The evidence, for the moment, is this. A cat has been verified as eighty. A fourteen-year-old has been reactivated by his mother's face. Five million accounts have been deactivated and reopened under different names. Seventy-eight per cent of under-sixteens are still on the platforms. The regulator has, in her own words, no potent powers. The platforms have, on the public record, no incentive to do anything other than what they have done. The Minister has a metaphor involving sharks.
"What you're effectively asking us to do with this is fence the ocean. We might be able to create some friction and some degree of safety, but it's a futile exercise if you think you're totally stemming the ocean."
"You can't fence the ocean, we can't control the internet. But you can police the sharks."

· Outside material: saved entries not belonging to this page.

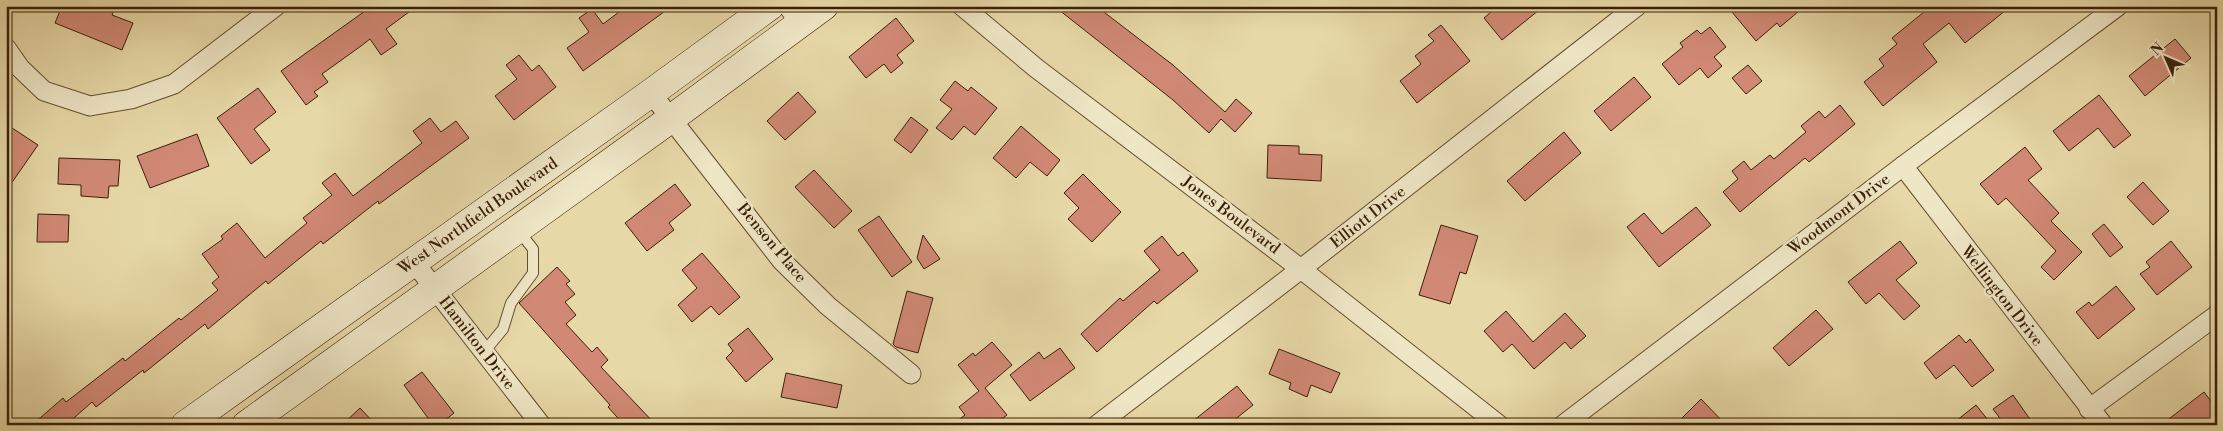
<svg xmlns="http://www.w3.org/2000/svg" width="2223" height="431" viewBox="0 0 2223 431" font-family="'Libre Bodoni',serif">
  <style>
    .building { fill: #d18975; stroke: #3a2007 }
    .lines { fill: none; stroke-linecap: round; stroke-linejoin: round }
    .lane-casing { stroke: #654e2f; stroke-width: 12 }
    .street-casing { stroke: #654e2f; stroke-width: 21 }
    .secondary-casing { stroke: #3a2007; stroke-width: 29 }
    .lane { stroke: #efe6c6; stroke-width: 10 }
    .street { stroke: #efe6c6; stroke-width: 19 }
    .secondary { stroke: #efe6c6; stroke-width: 28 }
    .labels { text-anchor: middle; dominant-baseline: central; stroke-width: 5; stroke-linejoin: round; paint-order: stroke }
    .street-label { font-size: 16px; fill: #3a2007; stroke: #efe6c6 }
  </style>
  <rect width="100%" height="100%" fill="#e7d8a7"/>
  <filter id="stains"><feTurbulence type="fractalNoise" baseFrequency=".004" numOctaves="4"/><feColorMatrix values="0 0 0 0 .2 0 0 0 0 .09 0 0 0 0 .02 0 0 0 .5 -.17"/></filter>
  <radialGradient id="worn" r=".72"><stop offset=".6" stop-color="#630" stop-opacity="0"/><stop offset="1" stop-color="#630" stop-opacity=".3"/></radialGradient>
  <g class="building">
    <path d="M62 6H85L99 12 101 6H116L112 15 133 23 122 50 55 23Z"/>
    <path d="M372 6H417L386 29 397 44 381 55 370 39 361 46 322 74 328 82 314 92 318 96 306 105 281 71Z"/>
    <path d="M627 6H672L583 71 567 48 589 32 579 18 592 9 603 24Z"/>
    <path d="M1054 6H1096L1173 65 1225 112 1236 99 1252 113 1235 132 1221 119 1209 133 1173 100Z"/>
    <path d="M1498 6H1544L1502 40 1484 18Z"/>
    <path d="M1727 6H1805L1780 27 1777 23 1756 41Z"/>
    <path d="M1919 6H2011L1965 43 1949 23 1923 44 1937 62 1883 106 1864 82 1884 66 1879 59 1897 44 1892 38 1924 12Z"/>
    <path d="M896 18 914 41 897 55 903 63 891 73 884 64 866 78 849 57Z"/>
    <path d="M1441 25 1470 61 1417 103 1400 81 1421 64 1415 56 1434 41 1428 35Z"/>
    <path d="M1710 27 1726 47 1714 57 1722 66 1708 78 1700 68 1679 85 1662 64 1683 47 1680 43 1697 30 1701 34Z"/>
    <path d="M2175 39 2191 58 2145 96 2129 76Z"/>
    <path d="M519 55 532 71 539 65 556 87 514 120 495 96 517 79 506 65Z"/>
    <path d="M1748 65 1762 81 1746 94 1732 78Z"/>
    <path d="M1634 77 1651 97 1611 131 1594 111Z"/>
    <path d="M955 81 968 91 971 87 997 108 975 135 964 126 952 140 936 128 952 109 940 100Z"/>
    <path d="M258 88 276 112 254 129 270 150 251 164 217 118Z"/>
    <path d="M798 92 816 112 785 140 767 121Z"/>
    <path d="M2099 95 2131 135 2114 148 2098 128 2069 151 2053 131Z"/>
    <path d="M1840 105 1855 124 1809 162 1805 158 1740 212 1723 192 1738 179 1732 171 1744 161 1751 170 1770 155 1774 159 1806 132 1801 126 1819 111 1825 118Z"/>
    <path d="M911 117 928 130 911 153 894 140Z"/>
    <path d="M430 118 441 132 456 121 469 138 379 204 378 201 323 244 321 241 268 284 266 281 208 329 205 324 144 373 143 370 96 407 92 402 66 425H32L63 398 66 402 123 358 125 361 179 318 181 320 218 290 212 283 219 277 202 254 223 239 221 236 237 223 265 258 307 223 303 218 332 195 322 183 335 173 353 196 422 143 413 131Z"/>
    <path d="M6 124 38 145 6 191Z"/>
    <path d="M1021 126 1060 160 1047 176 1030 162 1016 178 993 158Z"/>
    <path d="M1564 132 1581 153 1525 201 1507 181Z"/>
    <path d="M197 134 209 166 150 188 137 156Z"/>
    <path d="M1268 145 1299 146V154L1322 155 1321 181 1267 178Z"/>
    <path d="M2025 147 2042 169 2028 180 2059 213 2051 221 2082 252 2054 280 2041 267 2056 251 2006 198 1998 205 1980 184Z"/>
    <path d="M59 158 120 160 118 186H109L108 198 81 196V185L58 184Z"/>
    <path d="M814 170 852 211 834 228 795 187Z"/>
    <path d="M1083 174 1121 212 1092 242 1068 219 1079 208 1064 193Z"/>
    <path d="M2143 182 2169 211 2153 225 2127 197Z"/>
    <path d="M675 184 691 205 669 223 674 230 647 251 625 223Z"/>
    <path d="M1696 207 1711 225 1659 267 1627 227 1644 213 1662 234Z"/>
    <path d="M38 214 69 215 68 242H37Z"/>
    <path d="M879 216 912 262 892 277 858 230Z"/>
    <path d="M2104 224 2123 247 2110 257 2092 234Z"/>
    <path d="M1441 225 1478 236 1466 274 1460 272 1450 304 1419 295Z"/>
    <path d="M923 235 940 259 924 269 917 258Z"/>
    <path d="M1162 236 1178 256 1183 252 1198 271 1157 304 1154 301 1097 352 1081 334 1120 298 1123 301 1160 270 1144 251Z"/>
    <path d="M1900 241 1917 263 1896 280 1920 306 1904 320 1879 293 1866 304 1848 282Z"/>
    <path d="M2171 241 2192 267 2157 295 2140 274 2150 267 2146 262Z"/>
    <path d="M702 253 740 297 719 315 711 306 692 322 678 305 697 288 682 270Z"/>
    <path d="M557 267 570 281 566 284 575 294 565 302 576 315 566 324 592 352 597 347 608 360 601 367 656 425H624L608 407 610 405 519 303Z"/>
    <path d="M2116 286 2135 309 2098 339 2076 312 2089 302 2092 306Z"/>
    <path d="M907 291 933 298 918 353 896 347 893 344Z"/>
    <path d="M1816 310 1833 329 1789 366 1773 348Z"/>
    <path d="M1506 311 1533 342 1565 313 1586 336 1571 349 1565 342 1534 369 1512 344 1503 352 1484 331Z"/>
    <path d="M748 328 773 359 746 382 726 358 733 351 728 344Z"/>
    <path d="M1959 335 1966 343 1970 339 1994 370 1972 387 1954 365 1936 379 1924 363Z"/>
    <path d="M992 342 1012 365 985 388 1007 415 994 425H952L965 415 959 407 979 391 958 365 973 353 975 356Z"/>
    <path d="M1060 348 1075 368 1030 401 1010 375 1039 352 1044 359Z"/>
    <path d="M1279 349 1340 373 1331 393 1311 385 1307 397 1289 389 1291 383 1269 374Z"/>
    <path d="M422 372 454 413 439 425H433L404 385Z"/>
    <path d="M786 373 842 385 837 408 781 397Z"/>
    <path d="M1237 386 1253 405 1228 425H1188Z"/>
    <path d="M2204 392 2217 409V414L2203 425H2161Z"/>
    <path d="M2013 395 2034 425H2005L1993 409Z"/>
    <path d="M1701 399 1726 425H1675Z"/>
    <path d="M1976 405 1992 425H1951Z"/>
    <path d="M360 408 376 425H342Z"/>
  </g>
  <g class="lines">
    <g class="lane-casing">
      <path id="lane" d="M484 352 503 329 511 303 533 273V249L518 230"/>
    </g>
    <g class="street-casing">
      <g id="street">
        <path d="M788 6 800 24"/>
        <path d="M962 6 1036 68 1301 269 1499 425"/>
        <path d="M6 48 20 68 44 91 90 106 131 99 174 84 276 6"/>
        <path d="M651 93 782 261 828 306 911 374"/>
        <path d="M1903 166 2103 425"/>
        <path d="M414 262 541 425"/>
        <path d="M2089 409 2217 315"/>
        <path d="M1097 425 1301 269 1637 6"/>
        <path d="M1563 425 1903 166 2118 6"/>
      </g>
    </g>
    <g class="secondary-casing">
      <g id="secondary">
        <path d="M185 425 651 93 770 6"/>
        <path d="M246 425 672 118 824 6"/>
      </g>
    </g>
    <use href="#lane" class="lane"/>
    <use href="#street" class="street"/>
    <use href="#secondary" class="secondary"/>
  </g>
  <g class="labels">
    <g class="street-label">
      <text transform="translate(1839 214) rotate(-37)">Woodmont Drive</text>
      <text transform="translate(1231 215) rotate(37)">Jones Boulevard</text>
      <text transform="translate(478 216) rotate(-35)">West Northfield Boulevard</text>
      <text transform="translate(1368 217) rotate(-38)">Elliott Drive</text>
      <text transform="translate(772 243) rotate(50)">Benson Place</text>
      <text transform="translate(2002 296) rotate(52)">Wellington Drive</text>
      <text transform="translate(477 343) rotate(52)">Hamilton Drive</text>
    </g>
  </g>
  <rect width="2223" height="431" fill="none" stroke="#e7d8a7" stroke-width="25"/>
  <rect x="8" y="8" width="2208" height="416" fill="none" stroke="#3a2007" stroke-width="2.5"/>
  <rect x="12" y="12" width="2198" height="406" fill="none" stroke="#3a2007"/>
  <g transform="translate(2166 58) rotate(315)" stroke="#efe6c6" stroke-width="4" paint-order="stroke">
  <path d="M0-4L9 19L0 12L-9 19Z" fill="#3a2007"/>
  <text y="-8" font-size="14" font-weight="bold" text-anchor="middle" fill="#3a2007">N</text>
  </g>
  <rect width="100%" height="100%" filter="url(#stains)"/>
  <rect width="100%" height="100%" fill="url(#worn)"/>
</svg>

The recommendation, in plain terms
We have, on the public record, watched five democracies announce that they will follow Australia's lead. We would, with the customary restraint of the firm, recommend that they pause. The Australian experiment is not, in our reading, an experiment that has succeeded or failed. It is an experiment that is, six months in, still describing itself. The platforms have built systems that, on the public record, accept cats. The regulator has admitted, on the public record, that she does not have the powers the law appears to give her. The platforms have reported numbers that are, on the public record, evidence of success and evidence of failure in equal measure.
For the moment, the platforms are not policing the sharks. The platforms are, in fact, congratulating the sharks. Man Pussy has, by the platform's own assessment, the bone density of an octogenarian. Man Pussy has, by the platform's own email, an account in good standing. Man Pussy cannot, as far as we are aware, read this article. Man Pussy is, however, verified. We file the discrepancy under platform behaviour.